After the market meltdown on Monday and for the first part of Tuesday and subsequent reversal, Kevin Lane of Fusion IQ said:

We thought it would be wise to review our VIX deviation from trend (i.e. its deviation from its 50-day moving average) and Put/Call indicators to see what they implied. As seen in the charts below, the VIX deviation indicator from trend threw off the second highest reading it has given since 1996. Today’s reading was surpassed only by the November 2008 reading, which led to a 25+% rally over the following two months. Additionally our CBOE Total Equity and Index Put/Call readings were also very high.

Lane concluded:

Both indicators are suggestive of an overbuild in near-term negative sentiment and indicate that a counter-trend rally of some magnitude may ensue.
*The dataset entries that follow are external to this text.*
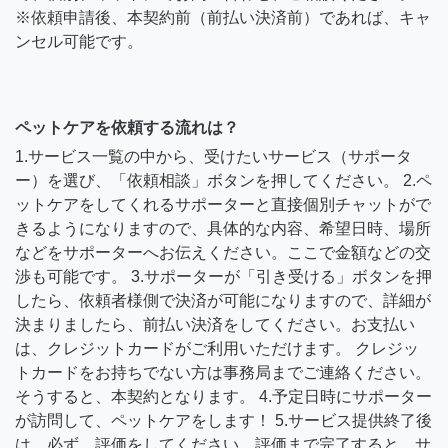
※依頼申請後、本契約前（前払い決済前）であれば、キャ
ンセル可能です。
ペットケアを依頼する流れは？
1.サービス一覧の中から、受けたいサービス（サポータ
ー）を選び、「依頼相談」ボタンを押してください。 2.ペ
ットケアをしてくれるサポーターと直接個別チャットがで
きるようになりますので、具体的な内容、希望日時、場所
などをサポーターへお伝えください。ここで金額などの交
渉も可能です。 3.サポーターが「引き受ける」ボタンを押
したら、依頼者様側で決済が可能になりますので、詳細が
決まりましたら、前払い決済をしてください。お支払い
は、クレジットカードがご利用いただけます。 クレジッ
トカードをお持ちでない方は事務局までご連絡ください。
そうすると、本契約となります。 4.予定日時にサポーター
が訪問して、ペットケアをします！ 5.サービス提供終了後
は、必ず、評価をしてください。評価まで完了すると、サ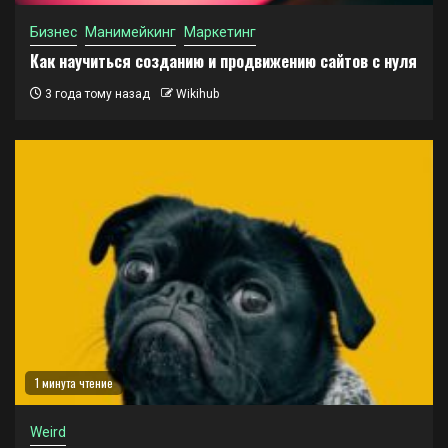
Бизнес
Манимейкинг
Маркетинг
Как научиться созданию и продвижению сайтов с нуля
3 года тому назад
Wikihub
1 минута чтение
Weird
Additionally we like that the economic bellwether Transportation Index held above key support near 4,045 (this also coincided with its 200-day moving average).

Click to enlarge:

Source: Fusion IQ, May 25, 2010.

Source: Fusion IQ, May 25, 2010.

Interestingly, the S&P 500 was down by 1.3% on Monday and marginally up by 0.04% Tuesday. However, the VIX Index was down by 4.4% on Monday and strongly higher by 9.7% Tuesday. “Are investors just apathetic at this point?” asked Bespoke. Time will tell, but the panic seems to be abating.